• [Aim of the exercise] Reproduce the listing that follows character for character, excluding its pictures.

• [The input]
──────

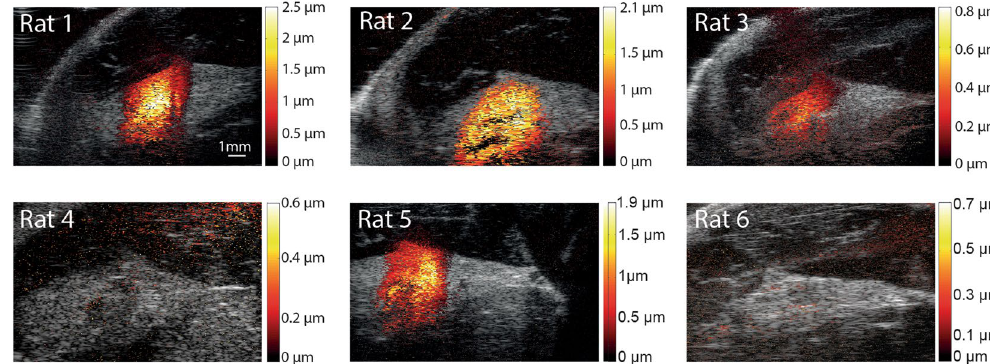
Figure 3. Magnetomotive ultrasound images of the sentinel lymp node and its surrounding fat capsule in all six animals. The images for animal 1, 2, 3 and 5 were obtained at an electromagnet exitation voltage of 40 V 5 Hz whereas the images for animal 4 and 6 were obtained at 60 V 5 Hz. The higher voltage setting is shown since no detectable magnetomotive displacement was found in animal 4 and 6. For animal 1, 2, and 5 bleeding of the magnetomotive signal outside the sentinel lymph node and fat capsule occurred in the MMUS images for the 60 V setting. This make the images difficult to compare, thus the 40 V setting is presented. The colour represents magnetomotive displacement according to the colour-bars to the right.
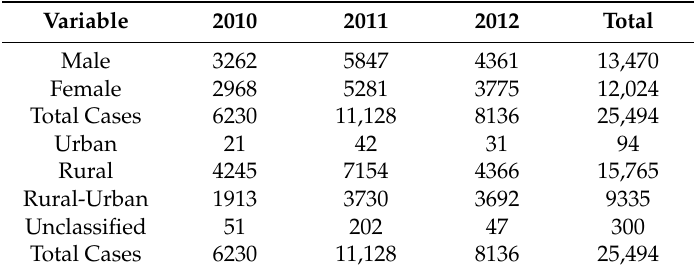
Table 1. Incidence and socio-demographic characteristics of pediatric malaria patients in Burundi, 2010 to 2012.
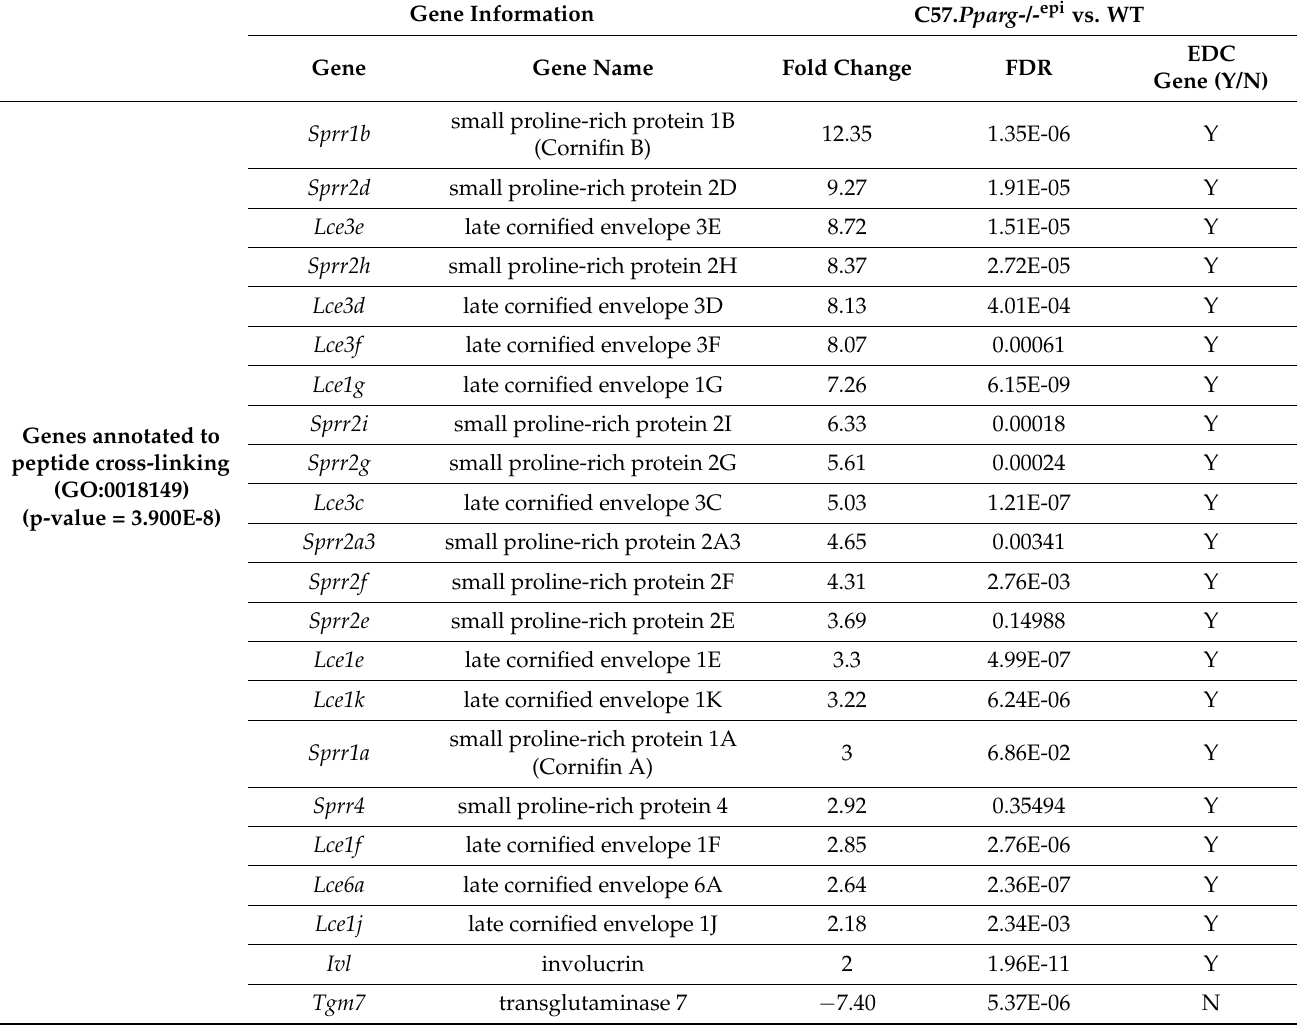
Table 3. Differentially expressed genes that are associated with GO groups for peptide cross-linking and keratinization. Gene Information C57. Pparg -/- epi vs. WT Gene Gene Name Fold Change FDR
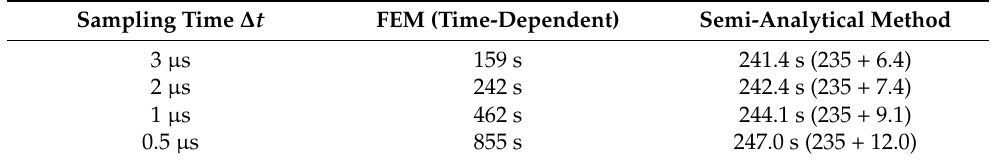
Table 1. Comparison of the computational time between the FEM and semi-analysis method.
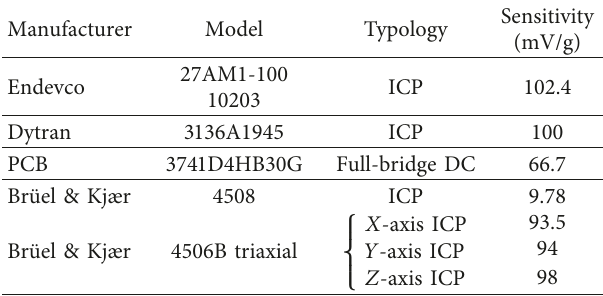
Table 1: Accelerometers employed.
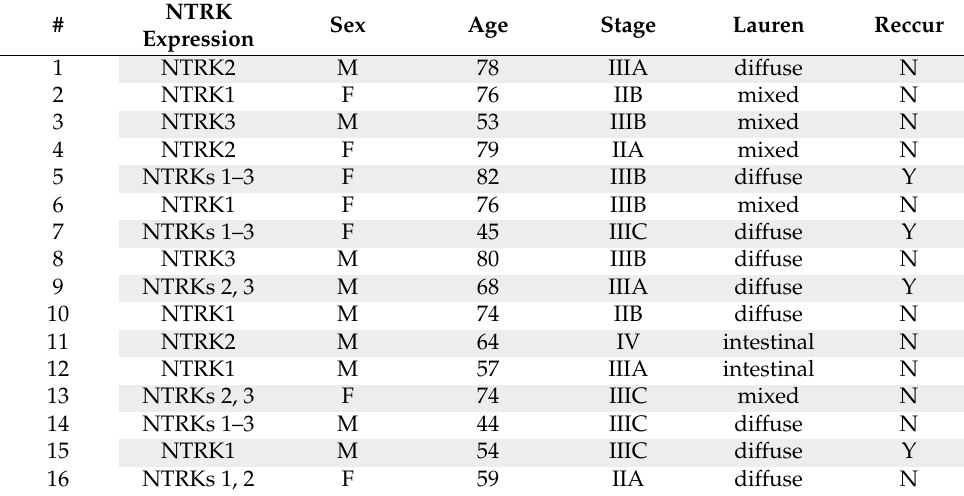
Table 1. The characteristics of patients with NTRK overexpression ( n = 16).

──────

• [Output below]
Figure 3. Magnetomotive ultrasound images of the sentinel lymp node and its surrounding fat capsule in all six animals. The images for animal 1, 2, 3 and 5 were obtained at an electromagnet exitation voltage of 40 V 5 Hz whereas the images for animal 4 and 6 were obtained at 60 V 5 Hz. The higher voltage setting is shown since no detectable magnetomotive displacement was found in animal 4 and 6. For animal 1, 2, and 5 bleeding of the magnetomotive signal outside the sentinel lymph node and fat capsule occurred in the MMUS images for the 60 V setting. This make the images difficult to compare, thus the 40 V setting is presented. The colour represents magnetomotive displacement according to the colour-bars to the right.
Table 1. Incidence and socio-demographic characteristics of pediatric malaria patients in Burundi, 2010 to 2012.
Table 3. Differentially expressed genes that are associated with GO groups for peptide cross-linking and keratinization. Gene Information C57. Pparg -/- epi vs. WT Gene Gene Name Fold Change FDR
Table 1. Comparison of the computational time between the FEM and semi-analysis method.
Table 1: Accelerometers employed.
Table 1. The characteristics of patients with NTRK overexpression ( n = 16).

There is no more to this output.